The Lived Experience of Autism in an Indigenous Community: A Qualitative Study
Autism spectrum disorder (ASD) is characterized by difficulties with communication, social deficits as well as repetitive behaviors and interests. There is very little research on ASD in First Nations communities in Canada. We do not know how common ASD is or what challenges autistic individuals and their families experience in First Nations communities. The research will take place in the Plains Cree communities of Maskwacis. Maskwacis is an hour’s drive south of Edmonton, Alberta. Maskwacis is made up of four different communities, Samson, Ermineskin, Louis Bull, and Montana. The principal investigator, Grant Bruno, is a registered member of Samson Cree Nation.
This study’s primary goal is to gather viewpoints that will give to a better understanding of ASD in the First Nations communities of Maskwacis. The first part of the project will be to conduct a review of research to get a better understanding of ASD in Indigenous communities. This review will guide the research and provide understanding into the work that has been completed within Canada. From there the next goal is to engage with the community.
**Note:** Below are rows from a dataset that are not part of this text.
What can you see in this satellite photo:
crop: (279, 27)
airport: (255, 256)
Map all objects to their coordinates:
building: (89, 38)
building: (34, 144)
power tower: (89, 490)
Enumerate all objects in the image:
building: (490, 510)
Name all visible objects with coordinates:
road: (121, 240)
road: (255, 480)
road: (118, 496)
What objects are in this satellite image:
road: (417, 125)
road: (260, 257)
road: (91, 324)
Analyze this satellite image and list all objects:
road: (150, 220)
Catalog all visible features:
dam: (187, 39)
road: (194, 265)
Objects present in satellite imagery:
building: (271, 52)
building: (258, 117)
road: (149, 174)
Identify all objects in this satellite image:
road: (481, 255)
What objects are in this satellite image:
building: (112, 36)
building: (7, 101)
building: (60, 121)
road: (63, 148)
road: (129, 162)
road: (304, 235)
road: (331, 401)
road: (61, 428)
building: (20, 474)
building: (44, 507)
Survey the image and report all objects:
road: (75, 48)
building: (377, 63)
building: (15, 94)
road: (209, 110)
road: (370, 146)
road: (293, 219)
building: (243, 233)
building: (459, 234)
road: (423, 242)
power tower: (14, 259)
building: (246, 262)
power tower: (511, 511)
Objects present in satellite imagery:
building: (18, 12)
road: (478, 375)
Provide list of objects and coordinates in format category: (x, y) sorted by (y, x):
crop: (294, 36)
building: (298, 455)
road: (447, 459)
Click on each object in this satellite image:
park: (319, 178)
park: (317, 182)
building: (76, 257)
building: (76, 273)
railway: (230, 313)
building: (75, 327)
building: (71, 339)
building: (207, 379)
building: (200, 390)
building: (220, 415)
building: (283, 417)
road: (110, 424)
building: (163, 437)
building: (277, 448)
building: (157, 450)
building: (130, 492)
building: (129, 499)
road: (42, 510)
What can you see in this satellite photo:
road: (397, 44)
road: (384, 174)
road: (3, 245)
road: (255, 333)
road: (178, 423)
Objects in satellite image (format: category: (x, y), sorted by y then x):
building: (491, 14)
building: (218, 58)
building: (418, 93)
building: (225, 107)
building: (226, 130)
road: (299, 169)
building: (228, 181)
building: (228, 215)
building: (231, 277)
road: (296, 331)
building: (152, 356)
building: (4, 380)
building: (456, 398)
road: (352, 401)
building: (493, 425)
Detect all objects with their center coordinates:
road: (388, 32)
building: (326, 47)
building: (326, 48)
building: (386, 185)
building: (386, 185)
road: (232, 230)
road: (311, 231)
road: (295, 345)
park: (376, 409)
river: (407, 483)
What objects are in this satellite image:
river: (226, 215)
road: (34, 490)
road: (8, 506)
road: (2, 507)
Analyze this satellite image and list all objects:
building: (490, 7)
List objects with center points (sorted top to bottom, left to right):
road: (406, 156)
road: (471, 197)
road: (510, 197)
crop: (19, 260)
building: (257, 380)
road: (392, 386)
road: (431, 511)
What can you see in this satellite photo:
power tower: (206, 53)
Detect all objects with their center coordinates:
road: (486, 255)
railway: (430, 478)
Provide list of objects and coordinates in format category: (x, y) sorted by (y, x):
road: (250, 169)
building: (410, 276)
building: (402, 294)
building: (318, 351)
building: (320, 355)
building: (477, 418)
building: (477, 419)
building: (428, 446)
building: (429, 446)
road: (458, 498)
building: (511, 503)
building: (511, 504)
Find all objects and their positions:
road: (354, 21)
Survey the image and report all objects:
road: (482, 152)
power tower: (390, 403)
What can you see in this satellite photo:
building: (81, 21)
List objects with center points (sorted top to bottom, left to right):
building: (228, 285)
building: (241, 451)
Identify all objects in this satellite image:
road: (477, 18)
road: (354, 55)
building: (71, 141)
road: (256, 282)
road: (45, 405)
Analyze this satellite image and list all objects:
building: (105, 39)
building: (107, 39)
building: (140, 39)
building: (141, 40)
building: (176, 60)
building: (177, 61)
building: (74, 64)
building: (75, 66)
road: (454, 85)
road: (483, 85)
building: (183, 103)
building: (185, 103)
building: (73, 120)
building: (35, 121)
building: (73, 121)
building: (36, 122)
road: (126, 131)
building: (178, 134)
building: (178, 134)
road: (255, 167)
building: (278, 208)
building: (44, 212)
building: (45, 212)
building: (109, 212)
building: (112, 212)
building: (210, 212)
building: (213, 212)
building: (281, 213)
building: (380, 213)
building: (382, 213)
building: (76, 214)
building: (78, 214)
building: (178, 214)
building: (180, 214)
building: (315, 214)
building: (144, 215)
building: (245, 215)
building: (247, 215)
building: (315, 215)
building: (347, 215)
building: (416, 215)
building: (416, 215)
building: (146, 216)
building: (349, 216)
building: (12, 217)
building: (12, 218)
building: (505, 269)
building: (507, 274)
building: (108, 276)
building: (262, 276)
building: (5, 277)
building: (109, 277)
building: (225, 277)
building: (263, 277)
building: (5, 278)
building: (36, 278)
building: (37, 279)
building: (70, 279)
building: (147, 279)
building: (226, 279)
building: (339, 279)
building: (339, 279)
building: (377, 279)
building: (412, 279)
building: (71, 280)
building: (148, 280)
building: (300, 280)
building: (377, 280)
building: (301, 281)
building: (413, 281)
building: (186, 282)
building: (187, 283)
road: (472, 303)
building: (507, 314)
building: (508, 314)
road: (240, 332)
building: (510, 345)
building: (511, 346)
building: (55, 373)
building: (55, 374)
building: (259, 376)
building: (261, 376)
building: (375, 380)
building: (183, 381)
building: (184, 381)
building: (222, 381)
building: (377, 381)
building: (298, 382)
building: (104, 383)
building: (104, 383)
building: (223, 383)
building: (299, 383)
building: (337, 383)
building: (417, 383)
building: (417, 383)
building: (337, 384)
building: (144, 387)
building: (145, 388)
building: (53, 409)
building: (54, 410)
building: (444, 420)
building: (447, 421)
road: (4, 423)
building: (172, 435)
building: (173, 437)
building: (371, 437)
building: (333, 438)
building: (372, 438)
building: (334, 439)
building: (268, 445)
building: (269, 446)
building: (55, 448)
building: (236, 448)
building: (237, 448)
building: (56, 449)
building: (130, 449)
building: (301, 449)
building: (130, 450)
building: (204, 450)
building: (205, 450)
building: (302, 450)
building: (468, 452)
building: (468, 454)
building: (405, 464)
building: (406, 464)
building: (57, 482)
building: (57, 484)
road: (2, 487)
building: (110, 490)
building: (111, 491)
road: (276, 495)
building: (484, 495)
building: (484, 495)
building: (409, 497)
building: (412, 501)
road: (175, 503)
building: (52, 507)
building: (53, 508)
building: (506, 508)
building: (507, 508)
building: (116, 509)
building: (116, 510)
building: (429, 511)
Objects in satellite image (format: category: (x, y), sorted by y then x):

The goal is to move from research that is community-based to research that is community-led. Community-led research is bringing the community together and allowing the community to make research decisions. The next goal is to bring together the viewpoints of both ASD service providers as well as families whose child has or is suspected to have ASD. Implications emerging from this study will be impactful and meaningful as this will be the first study, to our knowledge, to work with children, families and services providers in a First Nations community in the context of ASD.